Descripción de la tarea:
Reproduce íntegro y sin ninguna modificación el extracto sobre el turismo en Salento.

El fenómeno se convirtió en una bola de nieve que arrastró y sepultó la esencia del pueblo, convirtiéndolo en una máquina de atenciones y ofertas diversas con el fin de hacer dinero a través del turismo. Lo cual no es malo, pues dinamiza la economía, genera nuevas oportunidades para los locales y abre nuevas rutas para los viajeros.

Pero puede jugar en contra de los intereses generales de la localidad cuando crece descontroladamente, como está ocurriendo en el llamado pueblo ‘Padre del Quindío’.

El turismo descontrolado, por ejemplo genera desplazamiento, y Salento es un ejemplo vivo de ello.

Dicen los locales que en este pueblo el primer desplazado fue el agro. La caficultura en el sector se fue desvaneciendo de a poco, para soportar toda la actividad económica de los antiguos caficultores y campesinos en el turismo.

Las fincas cambiaron su misión. El jornal de un campesino recolector de café vale más o menos $12.000 pesos al día, incluidos los descuentos de la comida. Hoy, cuidando carros en la plaza  con un chaleco azul y un trapo rojo, en una hora un campesino se puede ganar $2000 por cada vehículo. Y en un fin de semana pueden llegar hasta 4.000 carros. Son tantos que arman trancones de horas y se tienen que devolver.

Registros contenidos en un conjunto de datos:

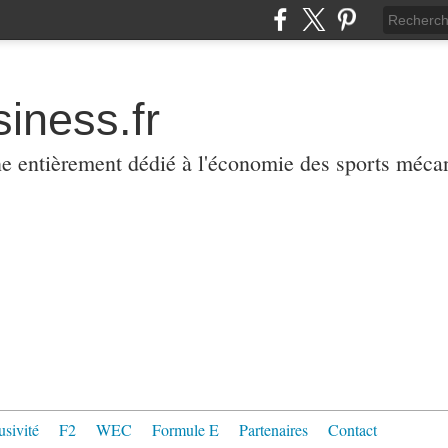
iness.fr
ne entièrement dédié à l'économie des sports méca
usivité
F2
WEC
Formule E
Partenaires
Contact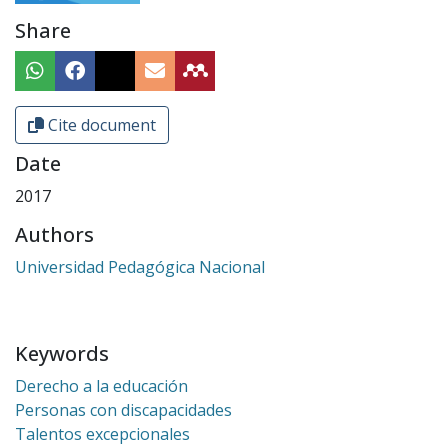
Share
Cite document
Date
2017
Authors
Universidad Pedagógica Nacional
Keywords
Derecho a la educación
Personas con discapacidades
Talentos excepcionales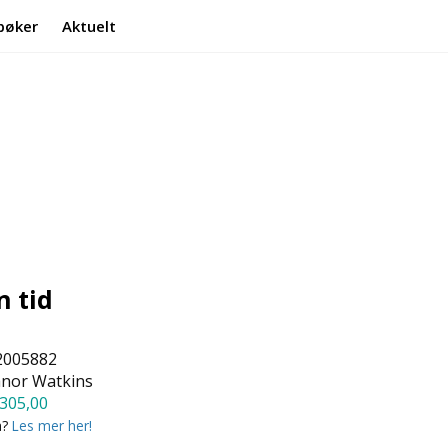
bøker
Aktuelt
Min side
Infosenter
n tid
2005882
anor Watkins
305,00
a?
Les mer her!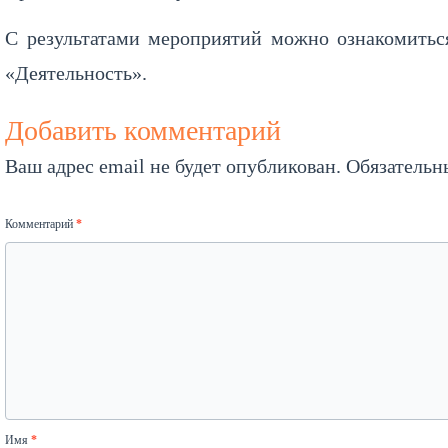
С результатами мероприятий можно ознакомитьс
«Деятельность».
Добавить комментарий
Ваш адрес email не будет опубликован.
Обязательн
Комментарий
*
Имя
*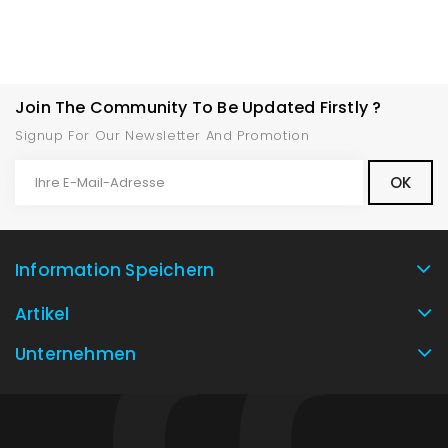
Join The Community To Be Updated Firstly ?
Signup For Our Newsletter And Promotion
Information Speichern
Artikel
Unternehmen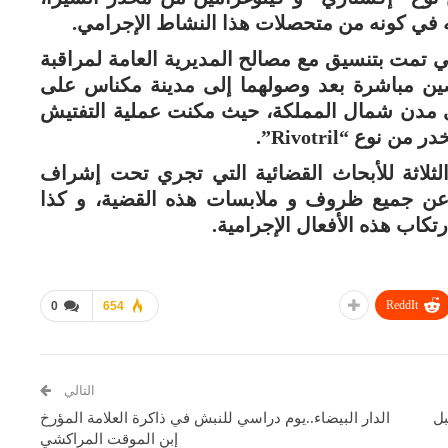
ه في كونه من متحصلات هذا النشاط الإجرامي.
لتي تمت بتنسيق مع مصالح المديرية العامة لمراقبة
ن مباشرة بعد وصولهما إلى مدينة مكناس على
ى مدن شمال المملكة، حيث مكنت عملية التفتيش
لثلاثة للأبحاث القضائية التي تجري تحت إشراف
 عن جميع ظروف و ملابسات هذه القضية، و كذا
كاب هذه الأفعال الإجرامية.
ReddIt
0
654
التالي
بل
الدار البيضاء..يوم دراسي للنبش في ذاكرة العلامة المؤرخ
إبن الموقت المراكشي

Resultado de la tarea:
El fenómeno se convirtió en una bola de nieve que arrastró y sepultó la esencia del pueblo, convirtiéndolo en una máquina de atenciones y ofertas diversas con el fin de hacer dinero a través del turismo. Lo cual no es malo, pues dinamiza la economía, genera nuevas oportunidades para los locales y abre nuevas rutas para los viajeros.

Pero puede jugar en contra de los intereses generales de la localidad cuando crece descontroladamente, como está ocurriendo en el llamado pueblo ‘Padre del Quindío’.

El turismo descontrolado, por ejemplo genera desplazamiento, y Salento es un ejemplo vivo de ello.

Dicen los locales que en este pueblo el primer desplazado fue el agro. La caficultura en el sector se fue desvaneciendo de a poco, para soportar toda la actividad económica de los antiguos caficultores y campesinos en el turismo.

Las fincas cambiaron su misión. El jornal de un campesino recolector de café vale más o menos $12.000 pesos al día, incluidos los descuentos de la comida. Hoy, cuidando carros en la plaza  con un chaleco azul y un trapo rojo, en una hora un campesino se puede ganar $2000 por cada vehículo. Y en un fin de semana pueden llegar hasta 4.000 carros. Son tantos que arman trancones de horas y se tienen que devolver.